NKI Backend¶

The NKI dispatch layer controls whether BLAS operations run on the native Trainium Tensor Engine or fall back to PyTorch.

Backend selection¶

import trnblas

trnblas.set_backend("auto")     # NKI on Trainium, PyTorch elsewhere (default)
trnblas.set_backend("pytorch")  # force PyTorch fallback
trnblas.set_backend("nki")      # force NKI (requires nki>=0.3.0)

trnblas.HAS_NKI is True when the nki package (NKI 0.3.0+, Neuron SDK 2.29+) is importable. trnblas uses the canonical nki.* namespace directly; the legacy neuronxcc.nki.* shim is not used.

Environment variables¶

Variable	Effect
`TRNBLAS_REQUIRE_NKI=1`	Re-raise kernel exceptions instead of falling back to `torch.matmul` — surfaces silent breakage in validation runs.
`TRNBLAS_USE_SIMULATOR=1`	Route kernel dispatch through `nki.simulate(kernel)(numpy_args)` on CPU. Bypasses `torch_xla` + NEFF compile; used for fast correctness iteration. See docs/developing_kernels.md.

GEMM kernel¶

trnblas.nki.nki_gemm — NKI-dispatched GEMM with stationary tile reuse:

A tile (128×128) loaded once to SBUF, held stationary in the systolic array.
B tiles streamed through as the moving operand.
Partial products accumulated in PSUM.
HBM padding: M/K rounded to 128, N rounded to 512 (when N > 512); kernel uses TILE_N = min(N, 512) for single-tile small-N. Result is sliced back to the original (M, N).

Status: validated on trn1.2xlarge with neuronxcc 2.24. 17/17 hardware tests pass. Cached-NEFF speedup ~2.8× on warm runs; per-call kernel timings land at 1.6 ms (512³) and 4.5 ms (1024³) on warm cache.

Batched GEMM¶

trnblas.nki.nki_batched_gemm — per-slice dispatch through the cached 2D _gemm_kernel. Every slice after the first hits the NEFF cache (identical signature), so per-slice cost is HBM transfer + Tensor Engine dispatch only.

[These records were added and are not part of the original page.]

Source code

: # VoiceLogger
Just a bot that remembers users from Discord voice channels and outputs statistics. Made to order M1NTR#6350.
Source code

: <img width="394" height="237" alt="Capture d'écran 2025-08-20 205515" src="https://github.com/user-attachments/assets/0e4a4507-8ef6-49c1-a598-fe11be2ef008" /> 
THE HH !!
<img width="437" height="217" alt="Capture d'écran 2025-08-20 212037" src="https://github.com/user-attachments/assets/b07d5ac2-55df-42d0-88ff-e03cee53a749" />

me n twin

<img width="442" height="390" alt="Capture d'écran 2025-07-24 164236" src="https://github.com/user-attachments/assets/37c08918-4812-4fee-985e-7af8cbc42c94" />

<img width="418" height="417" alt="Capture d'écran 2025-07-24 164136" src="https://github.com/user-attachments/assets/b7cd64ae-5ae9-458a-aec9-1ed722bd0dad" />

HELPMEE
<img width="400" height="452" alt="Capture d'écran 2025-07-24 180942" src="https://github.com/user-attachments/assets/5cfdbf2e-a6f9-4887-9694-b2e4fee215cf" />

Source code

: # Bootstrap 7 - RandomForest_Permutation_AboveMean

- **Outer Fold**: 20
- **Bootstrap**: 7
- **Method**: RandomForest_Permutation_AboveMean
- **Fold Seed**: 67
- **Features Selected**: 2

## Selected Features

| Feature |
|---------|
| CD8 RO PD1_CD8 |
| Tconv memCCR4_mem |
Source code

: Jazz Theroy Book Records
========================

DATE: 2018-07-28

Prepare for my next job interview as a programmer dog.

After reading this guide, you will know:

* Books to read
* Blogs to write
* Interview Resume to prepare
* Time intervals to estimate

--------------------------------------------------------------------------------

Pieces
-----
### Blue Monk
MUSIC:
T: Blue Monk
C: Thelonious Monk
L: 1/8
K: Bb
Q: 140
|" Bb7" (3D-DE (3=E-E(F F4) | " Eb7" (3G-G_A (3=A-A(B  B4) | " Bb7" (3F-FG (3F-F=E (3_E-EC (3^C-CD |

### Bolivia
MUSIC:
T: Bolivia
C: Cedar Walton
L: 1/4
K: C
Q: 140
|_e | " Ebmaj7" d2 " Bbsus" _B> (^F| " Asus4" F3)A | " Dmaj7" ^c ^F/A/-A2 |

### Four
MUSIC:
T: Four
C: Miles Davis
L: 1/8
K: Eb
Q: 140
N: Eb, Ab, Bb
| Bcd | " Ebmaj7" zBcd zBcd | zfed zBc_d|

Fused MP2 energy-reduction kernel¶

trnblas.nki.nki_mp2_energy(T_flat, eps_occ_chunk, eps_occ_full, eps_vir) — computes

E_chunk = Σ_{i, j, a, b} T[i,j,a,b] * (2·T[i,j,a,b] - T[i,j,b,a]) / Δ[i,j,a,b]

where T[i,j,a,b] = T_flat[i*nvir + a, j*nvir + b] and Δ[i,j,a,b] = eps_occ[i] + eps_occ[j] - eps_vir[a] - eps_vir[b].

Partition-dim sub-tiling: P_TILE picked at trace time as the largest divisor of nvir that is ≤ 128 (the NKI partition limit). All three DF-MP2 bench shapes (nvir = 112 / 448 / 672) share P_TILE = 112, so one compiled kernel serves all.

Returns: (P_TILE, ic, nocc) fp32 tensor of per-partition partials; caller reduces host-side via .sum().

Status: on-hardware correctness validated across nvir ∈ {8, 16, 64, 256, 448} — all 5 tests pass on trn1 (under the NKI 0.3.0 MLIR verifier after the #15 M2 broadcast-fix commit c1769c6).

Measured perf (trn1.2xlarge, warm NEFF cache, SDK 2.29):

DF-MP2 shape	Energy step — torch	Energy step — fused	Speedup
medium (nbasis=512, nocc=64, nvir=448)	8.03 s	5.43 s	1.48×
large (nbasis=768, nocc=96, nvir=672)	44.57 s	30.27 s	1.47×

Bit-parity with the torch reference at both shapes (atol=1e-4, rtol=1e-4). The fused kernel beats torch consistently but the speedup ratio is roughly shape-invariant — per-(i,j) dispatch cost scales with nocc² same as the torch path, so the RFC's 3–5× target isn't hit. The remaining perf work (larger free-dim tiles, atomic-add variant, multi-engine pipeline evidence) is tracked under #15. Production examples/df_mp2.py exposes the kernel via --fused-energy; default remains the torch path until a future milestone hits the 3× bar.